In this system, every significant action is linked to an evidence_refs record. Which task produced which evidence, which approval is substantiated by which evidence — this chain is the substance of the audit trail. Rather than writing output to log files, structuring it as RDB records makes it mechanically searchable and verifiable after the fact.
This is not about formally satisfying ISO or NIST requirements. It is because a system where you cannot immediately identify which agent processed what, and when, is not functionally operational from a governance standpoint. Evidence design belongs at the center of the architecture, not bolted on afterward.

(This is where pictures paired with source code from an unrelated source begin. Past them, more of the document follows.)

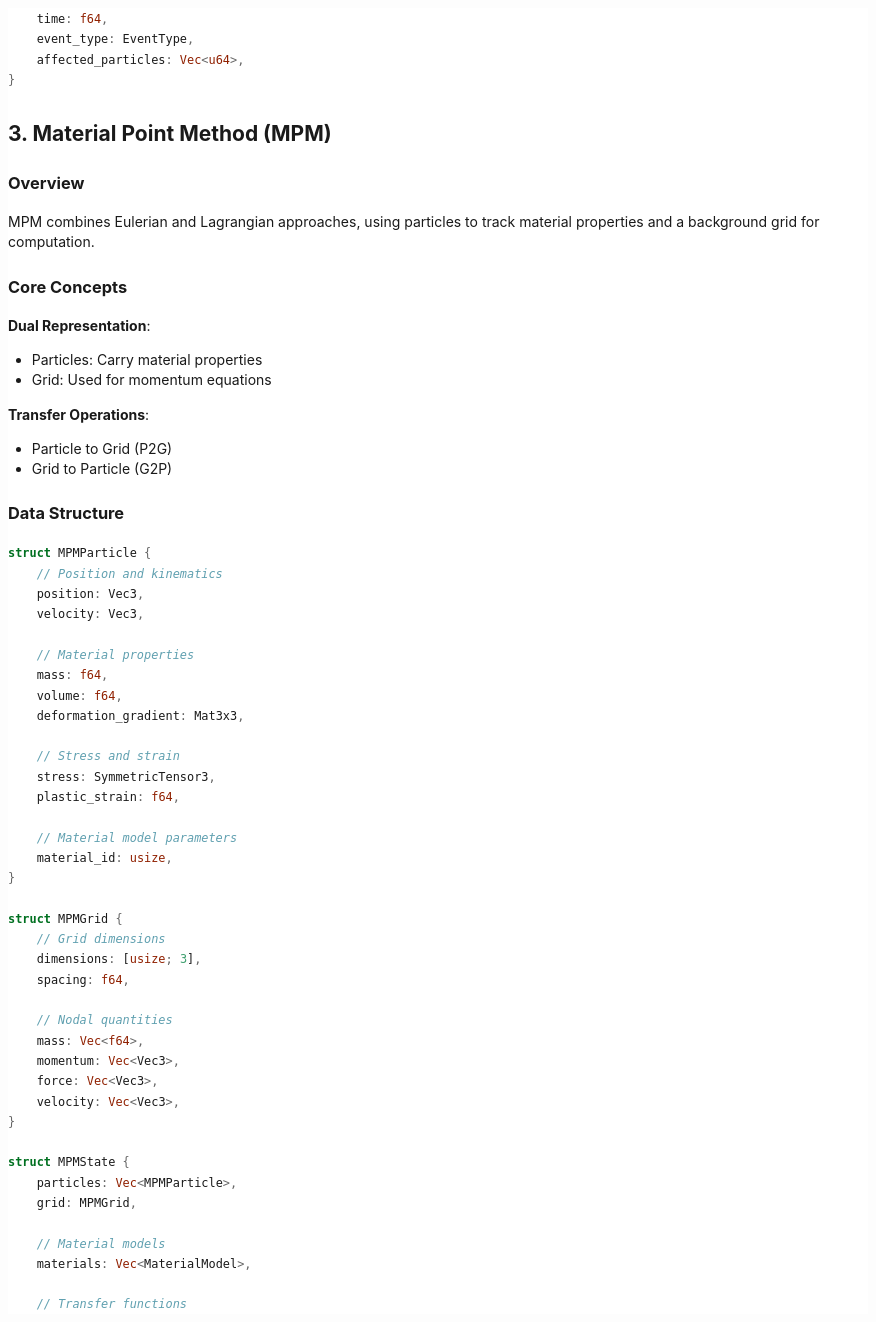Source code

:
 ```rust
    time: f64,
    event_type: EventType,
    affected_particles: Vec<u64>,
}
```

## 3. Material Point Method (MPM)

### Overview

MPM combines Eulerian and Lagrangian approaches, using particles to track material properties and a background grid for computation.

### Core Concepts

**Dual Representation**:
- Particles: Carry material properties
- Grid: Used for momentum equations

**Transfer Operations**:
- Particle to Grid (P2G)
- Grid to Particle (G2P)

### Data Structure

```rust
struct MPMParticle {
    // Position and kinematics
    position: Vec3,
    velocity: Vec3,
    
    // Material properties
    mass: f64,
    volume: f64,
    deformation_gradient: Mat3x3,
    
    // Stress and strain
    stress: SymmetricTensor3,
    plastic_strain: f64,
    
    // Material model parameters
    material_id: usize,
}

struct MPMGrid {
    // Grid dimensions
    dimensions: [usize; 3],
    spacing: f64,
    
    // Nodal quantities
    mass: Vec<f64>,
    momentum: Vec<Vec3>,
    force: Vec<Vec3>,
    velocity: Vec<Vec3>,
}

struct MPMState {
    particles: Vec<MPMParticle>,
    grid: MPMGrid,
    
    // Material models
    materials: Vec<MaterialModel>,
    
    // Transfer functions
```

5. Designing the HITL Boundary — What to Automate and Where to Require Human Judgment
The hardest part of HITL design is defining the boundary. Having humans approve everything is safe but does not scale. Full automation is fast, but eventually produces a situation where the system is running exactly as specified — in a direction you did not intend.
My boundary design references the eight escalation triggers proposed in the NCCoE concept paper on AI agent identity: transmission of data to a new destination, writes to a production environment, access to personal information, threshold exceedance, self-modification of plans, consecutive exceptions, spawning of child agents, and departure from defined scope. Any of these triggers requires human approval.
Conversely, low-stakes, reversible tasks that do not trigger any of these conditions proceed automatically. This explicit boundary is what makes autonomy and controllability coexist.
6. The Self-Improvement Loop — A System That Detects Its Own Problems
Any system that keeps running will degrade over time. Tasks accumulate, evidence gaps appear, rules drift from reality. Having a human monitor this continuously is not realistic.
This system includes a mechanism that monitors its own state and detects problem conditions. Tasks that are stuck mid-execution (partial), tasks rendered unexecutable because a dependency changed (frozen), actions without associated evidence — these conditions are detected and repair tasks are generated. Additionally, changes in AI technology, MCP specifications, and LLM security are ingested daily, scored for relevance, and prioritized.
The boundary of self-improvement is also explicitly defined. Changes to core policy, major architectural changes, anything that affects external services, changes to rules governing human HITL decisions — these are outside the scope of self-improvement and always require human judgment.
7. The AI Clone Direction
One of the long-term directions this system is working toward is an AI clone — not merely automating tasks, but reproducing my own judgment axes, thinking patterns, and priorities in an AI.
This is less a technical challenge than a governance one. When an AI designed to act on your behalf makes a decision, where does accountability lie? How much judgment can legitimately be delegated? Without embedding those answers into the design, a clone AI becomes a “useful but uncontrollable proxy.”
From the SPA-IT perspective, the AI clone is the domain where HITL density and evidence density must be highest. Every time the clone acts, it creates evidence. Every time it makes a judgment, it passes through a human approval gate. That is my current design position.
Conclusion: “Designed Trust” Versus “Ungrounded Trust”
Many organizations that use AI place implicit trust in a state they describe as “it seems to be working.” No errors means it is running. Logs exist means it is auditable. But “running” and “running as intended” are different propositions.
Evidence chains, HITL boundaries, and self-improvement loops are all mechanisms for converting AI system trust from “implicit” to “grounded by design.” Not to satisfy standards requirements, but to ensure that humans can continuously understand what is actually happening.
The faster AI operates, the more visible the difference between a system where trust is designed and one where it is not — the difference between something you can govern and something that governs you.
This article represents the personal views of the author as of May 2026 and does not reflect the position of any affiliated organization.